LOS ANGELES-CB Richard Ellis Group on Tuesday reported higher revenue and earnings for the second quarter of this year as CEO Brett White cited "a very strong pick-up in property sales and leasing, reflecting recovering market conditions" in the US. CBRE reported $54.8 million of net income, or 17 cents per share, on revenue that climbed to $1.2 billion in a 23% increase from the second-quarter last year. The company's EBITDA more than doubled to $161.6 million in the second quarter from $68.4 million a year earlier.

The earnings for the second quarter this year, which compared with a loss of $6.6 million and two cents per share for the second quarter last year, far outpaced analysts' estimates. The 17 cents per share was nearly double the Thomson One consensus estimate of nine cents per share.

The results marked CBRE's strongest quarterly year-over-year growth in revenue since the fourth quarter of 2007. “Our financial performance continued to strengthen across most business lines globally," White said in a prepared statement.

In addition to the strong pick-up in US sales and leasing, White noted that Europe "produced robust growth, fueled by the recovery of the property sales market in the larger economies such as the U.K., Germany and France." Growth was also sustained in the Asia Pacific region, he said.

White explained that the higher CBRE net income resulted from both the general recovery and the steps that the Los Angeles-based company has taken to reduce expenses by more than $600 million. The cuts in expenses assured that "even a modest recovery would produce outsized gains in profitability," White noted.

Among the highlights of the earnings report: CBRE's revenue rose at a double-digit rate across all major business lines, except development services, with property sales and leasing growing globally by 61% and 29%, respectively. Globally, outsourcing revenue, including property and facilities management, increased by 10% in the second quarter, its strongest growth since the third quarter of 2008. The company signed 34 multi-year contracts, its highest quarterly total ever.

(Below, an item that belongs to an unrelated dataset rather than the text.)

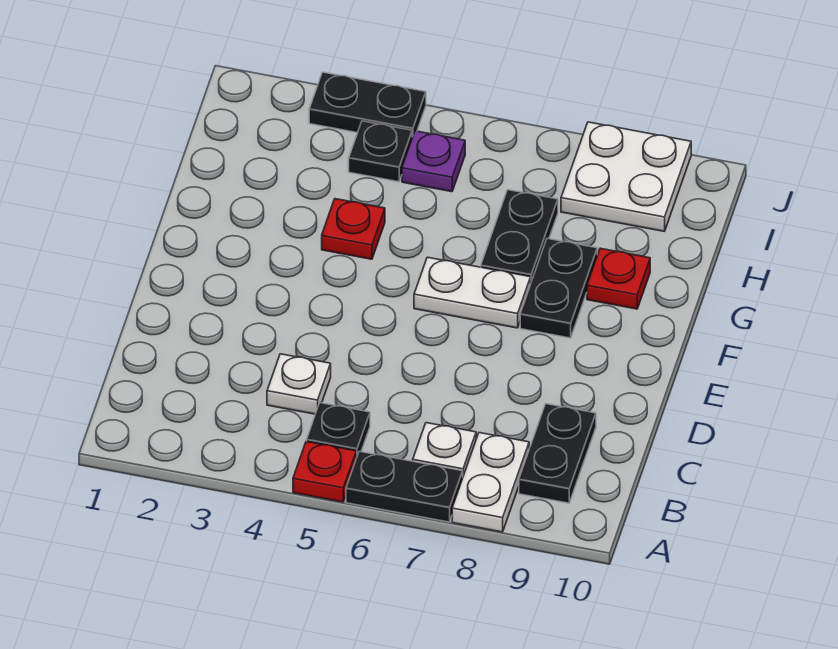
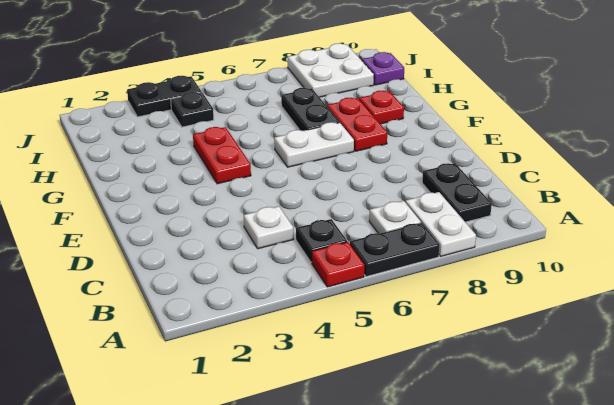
black 1x2 plate [520,238,597,338] -> red 1x2 plate [327,98,387,151]
red 1x1 plate [322,199,385,259] -> red 1x2 plate [193,127,251,184]
purple 1x1 plate [402,131,465,192] -> purple 1x1 plate moved to [362,52,404,85]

CBRE pointed out that although the market for distressed asset dispositions has developed more slowly than originally expected, the company has continued to capture substantial opportunities in this sector. In the US, it is now marketing more than $7.5 billion of distressed assets and has sold more than $1.3 billion of such assets since the beginning of the year.

CBRE also made headway on its balance sheet. "Following the close of the quarter, the company pre-paid $150 million of its Term B loans maturing in December of 2013. In addition to the interest expense savings on the pre-paid debt, this pre-payment will lower the annual interest expense on the company’s remaining $898 million of Term B loans by 50 basis points," it stated.